The story is compelling and yet vague.  We never find out whether the steward was forgiven because of his shrewdness.  We never find out the fate of the steward or really anybody at all in this passage.  

As vague as it is,  it's one of Jesus’ more evocative stories.  It is quite easy to picture the steward being confronted with an accusation of dishonesty 
and going quickly to more or less bribe others so that they will treat him favorably once he is turned out.  

He clearly says his fraud is so that people “may welcome me into their homes.”  There is no doubt he is hoping that others will invite him into their houses.  
The word translated homes in this passage is quite often translated as house throughout the New Testament.

Jesus uses the dishonest steward’s action to challenge us to be as conniving.  Or does he?  

He says, “make friends for yourselves by means of dishonest wealth so that when it is gone, they may welcome you into the eternal homes.”

Our translation has the steward seeking a home.  We also hear Jesus speaking of eternal homes.  But what we don’t hear is that in the Greek text the words are entirely different.  

The steward is looking for someone to take him into his house.  But the word Jesus suggests we will be welcomed into eternal tents.
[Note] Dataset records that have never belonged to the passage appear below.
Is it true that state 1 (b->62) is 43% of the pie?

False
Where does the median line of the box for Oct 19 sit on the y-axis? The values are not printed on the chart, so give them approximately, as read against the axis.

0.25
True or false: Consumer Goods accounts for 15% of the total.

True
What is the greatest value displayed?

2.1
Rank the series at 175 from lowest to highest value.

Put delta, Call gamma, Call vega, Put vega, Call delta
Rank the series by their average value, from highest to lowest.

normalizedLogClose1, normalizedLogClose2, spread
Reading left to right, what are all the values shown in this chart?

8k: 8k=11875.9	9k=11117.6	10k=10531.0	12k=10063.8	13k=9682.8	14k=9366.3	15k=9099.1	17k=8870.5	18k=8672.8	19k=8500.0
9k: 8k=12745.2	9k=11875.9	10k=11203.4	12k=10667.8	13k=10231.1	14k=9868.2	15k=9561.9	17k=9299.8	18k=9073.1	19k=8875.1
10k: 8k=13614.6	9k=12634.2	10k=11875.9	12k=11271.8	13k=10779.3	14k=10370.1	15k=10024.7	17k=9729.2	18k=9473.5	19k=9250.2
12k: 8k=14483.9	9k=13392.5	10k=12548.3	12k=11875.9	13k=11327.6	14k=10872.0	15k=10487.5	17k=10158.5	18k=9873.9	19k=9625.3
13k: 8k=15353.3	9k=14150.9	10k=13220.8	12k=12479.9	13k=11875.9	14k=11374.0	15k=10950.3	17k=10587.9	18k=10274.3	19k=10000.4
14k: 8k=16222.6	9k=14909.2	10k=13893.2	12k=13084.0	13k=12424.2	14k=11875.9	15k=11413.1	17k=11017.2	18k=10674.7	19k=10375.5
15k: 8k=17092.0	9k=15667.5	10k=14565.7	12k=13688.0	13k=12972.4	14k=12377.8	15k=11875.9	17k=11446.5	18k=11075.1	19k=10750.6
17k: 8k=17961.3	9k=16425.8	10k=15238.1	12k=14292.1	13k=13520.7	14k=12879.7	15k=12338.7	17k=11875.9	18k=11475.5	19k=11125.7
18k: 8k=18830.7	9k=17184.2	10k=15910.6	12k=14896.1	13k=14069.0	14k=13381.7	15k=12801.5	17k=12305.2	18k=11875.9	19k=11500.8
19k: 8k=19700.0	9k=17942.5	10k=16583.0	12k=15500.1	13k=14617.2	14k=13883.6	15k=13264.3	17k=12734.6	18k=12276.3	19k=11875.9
This is sarcasm.  

There is no such thing as an eternal tent.  To heighten this sarcasm a tent isn’t as stable as a house.  Jesus was not just being evocative with this story. He was also being provocative with his interpretation of it.  

Faithfulness in small things means faithfulness in large things.  The tension between the love of money and the desire for God is one we all face and it is one that is central to the life of faithfulness.  

Some of our Lord’s stories are complete, pretty well sewed up.  For instance, the the Parable of the Good Samaritan is pretty well self contained.  

But with this story there are a lot of loose ends.  It is just like the story that precedes it.  The verses immediately preceding these in the Gospel of Luke is another beloved parable, that of the Prodigal Son.  But it ends just as abruptly.  

We are never told whether the two brothers reconcile.  The meaning of the parable is left hanging in the air; hanging in our hearts to continue to challenge us.

The same is true today.  “Make friends for yourselves by means of dishonest wealth so that when it is gone, they may welcome you into the eternal homes.”  

I don’t see these words as a command from Jesus.  They seem more like an extension of the parable: “Go ahead,” Jesus seems to be saying, “try making friends and confidants using lucre and finance.  Once it’s gone you will be quite welcome to share their tent.”